Participants were given a briefing on which items would be recyclable and of particular interest was in the plastics category.

In the state of Pennsylvania only plastic bottles, jars and jugs that are #1 and #2 can be recycled.

These numbers are resin identification codes that correlate to the types of plastics that Material Recover Facilities (MRFs) will accept in order to convert them into another usable form.

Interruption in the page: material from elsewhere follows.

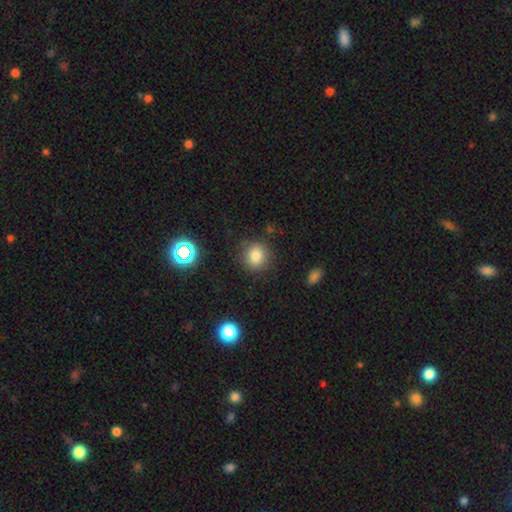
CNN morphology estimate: The model was most divided on "smooth or featured": smooth: 79%, star or artifact: 14%, featured or disk: 7%. More confident: how rounded — round (86%); merging — none (85%).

The claim as to the exclusion of plastics #3 through #7 is that plastic markets are looking for better quality plastic which they do not deem to be in these categories.

Reducing pollution is imperative for the environment’s health as well as for human health. Creating a space that is free of pollutants allows students and faculty to enjoy the fresh air and observe the beauty in nature that is embedded within the Mercyhurst Campus.

Additionally, ensuring that grass areas are free of trash helps preserve nature resources and keep the soil, and all the things living in it, healthy.

This becomes an attractive site for animals to make their home, which will increase biodiversity around campus and in the surrounding Erie community.

Cleaning up trash is not solely to make the environment look better, it really does create a healthy habitat for all living creatures.

Gonter provides her closing remarks about this event, saying “sustainability is not just something to recognize on days that have a label (Earth Day for example), but instead, every day. Sustainability is what’s going to allow our community to continue to grow in the future”.